Elektronik devlet uygulamalarında hem karşılaşılan engellerin üstesinden gelebilmek hem de etkin ve verimli bir hizmet alanı gerçekleştirebilmek için bir takım unsurlara dikkat edilmesi gerekmektedir. Bu unsurların sunulması gelişmiş ülkelerin hangi adımlardan geçtiği noktasında fikir verirken gelişmekte olan ve bu hizmet alanını kamu yönetimine dahil etmeye çalışan ülkeler için de yol gösterici bir nitelik taşımaktadır.

Gelişmekte olan ülkelerin elektronik devlet uygulamalarını hayata geçirme ve yürürlükte olan hizmet alanının daha etkin ve etkili işleyebilmesi için Forlano (2004: 48-49), (1) devletin en yüksek düzeyinden güçlü destek, (2) elektronik devlet stratejileri tarafından yerel yönetim personelinden hedeflenen alanlarda destek elde etme, (3) özel topluluklarda (iş dünyası, çiftçiler, kadınlar ve kırsal yörede yaşayan fakirler gibi) hedeflenen elektronik devlet uygulamalarının kazanca yönelik teşvik

edici yarar sağlamada etkinliğini artırmak, (4) yerel dil içeriği oluşturmak ve toplum bilgi ihtiyaçlarına değer biçmek ve (5) yerine getirilen e-devlet stratejilerinin aşamalı olarak özellikle bireysel ülke ihtiyaçlarına uygun uzun vadede tam bütünleşik devlet hizmetlerine erişimle birlikte ele alınması gerektiğinin altını çizmektedir.

Elektronik devlete ilişkin çalışmaların başarılı olabilmesi için; yapılacak tüm çalışmaların ve düzenlemelerin mümkün olduğu ölçüde daha az harcama ile daha çok hizmet sunma ilkesine dayanması gerekir. Başarı koşullarından bir diğeri, verilecek hizmetlere erişim ve içeriğin paylaşımı her vatandaş için tam anlamıyla açık ve anlaşılır olmasıdır. Son başarı koşulu ise, başta sistemi çalıştıracak kamu görevlilerinin yeni sisteme uyum sağlaması için eğitim programları düzenleme olmak üzere, kullanıcıların bilgisayar okuryazarlığının artırılması, bilinçlendirilerek sisteme güven duymalarını sağlayacak düzenlemelerin gerçekleştirilmesidir (İnce, 2001: 15- 19)
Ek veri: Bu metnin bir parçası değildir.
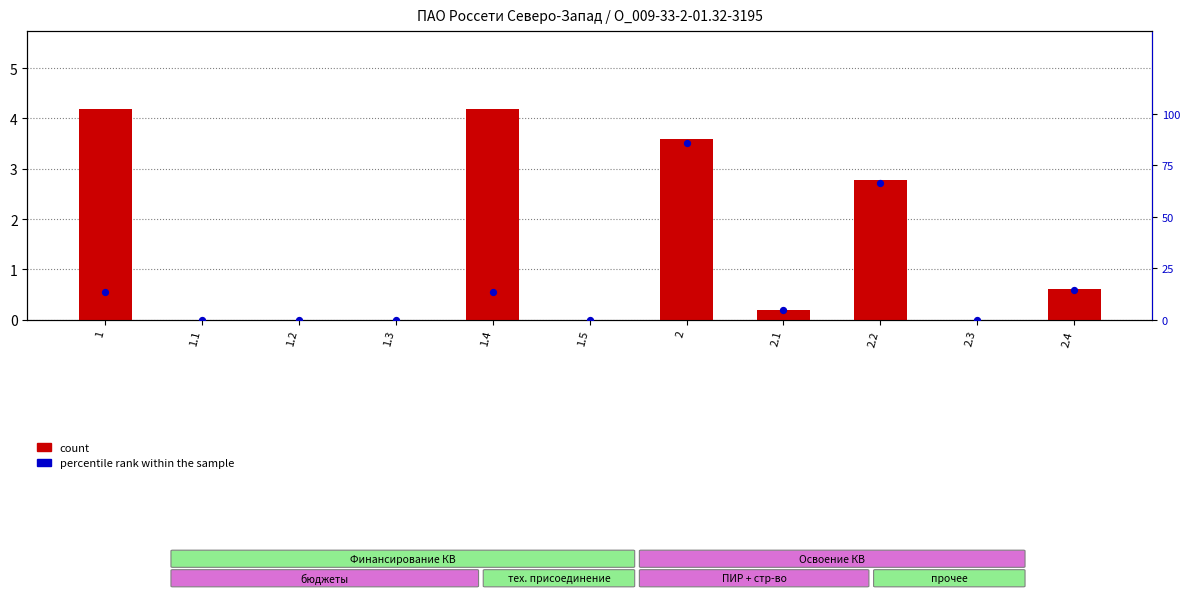

Which series reaches the minimum Y coordinate?

count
Roy (2001: 853-854) ise elektronik devlet tasarımında; devlet için anahtar bir prensip olarak etkinlik unsurunu dile getirmiştir; çevrimiçi hizmetleri ulaştırmak için maliyetleri azaltmada yeni medya kanallarını oluşturmaya iş dünyasını mecbur bırakmaya dayanır. İkinci önemli unsur, uyumdur; durağan olmayan çevrenin farkına varılarak gelişmelere karşı esnek bir yaklaşımın benimsenmesine vurgu yapılır. Elektronik devletin tasarımında üzerinde durulması gereken üçüncü ilke bilinçliliktir; uzun vadeli ihtiyaçlara odaklanan ve bu bilinçte hareket eden elektronik devlet anlayışına işaret etmektedir. Birbirine bağlı olma son ilkeyi oluşturur. Tüm yapısal ve kültürel girişimlerin son noktada birbirine bağlı olması ilkesine dayanır.
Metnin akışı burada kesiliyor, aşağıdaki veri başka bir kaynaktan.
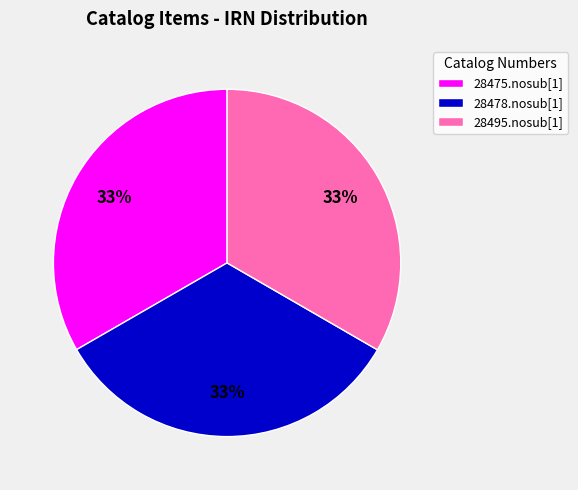

Does 28495.nosub[1] represent more than half of the total?

No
Elektronik devlet uygulamalarındaki kritik başarı faktörlerini Altameem ve arkadaşları (2006: 2-4) ise, üç ana kategoride ele almaktadır. Buna göre, vizyon, strateji, üst yönetim desteği, liderlik, vatandaş merkezlilik ve bütçe yönetimsel

faktörler; bilgi teknolojisi alt yapısı, bilgi teknolojisi standartları, ulusal bilgi

altyapısı, işbirliği, güvenlik, ilişkili avantajlar, vatandaş ilişkileri yönetimi teknik

faktörler ve politik ve yasal sorunlar, kalite, ödül sistemi, uygulama, eğitim,

kurumsal kültür ve bilinçlilik ise elektronik devlete uyum sağlamada kurumsal

faktörler olarak ifade edilmiştir.

United Nations tarafından 2002 yılında yayımlanan “Benchmarking E-

government: a Global Perspective” adlı raporda yetersiz planlama sonucu belirgin

olmayan amaçlarla kendini gösteren ve eksik tasarlanan sistemlerle sonuçlanan

kurumsal zayıflıklar, kaliteli personelin azlığı, profesyonel eğitimin yetersizliği ile

belirginleşmeye başlayan insan kaynakları sorunu, öngörülmeyen proje maliyetleri ve yinelenen gider eksikliğiyle başlayan ve yarım kalan projeler ile birlikte yüksek başlangıç maliyetleri gibi sonuçlarla kendini gösteren bütçesel düzenlemeler, sağlayıcı sunumu yetersizliği ile yedekleme sistemlerinin yetersizliği ile belirginleşen ve kalifiye destek yetersizliği ve uygulamada karşılaşılan problemlerle sonuçlanan yerel çevre ve sınırlı ve uygun olmayan donanım / yazılım ile belirtileri görünen sistem uyuşmazlığı, müşteri uygulamaları üzerindeki güvenilirliğin yitirilmesiyle sonuçlanan teknoloji ve bilgi değişikliği gibi nedenler ana faktörler olarak belirlenmiştir.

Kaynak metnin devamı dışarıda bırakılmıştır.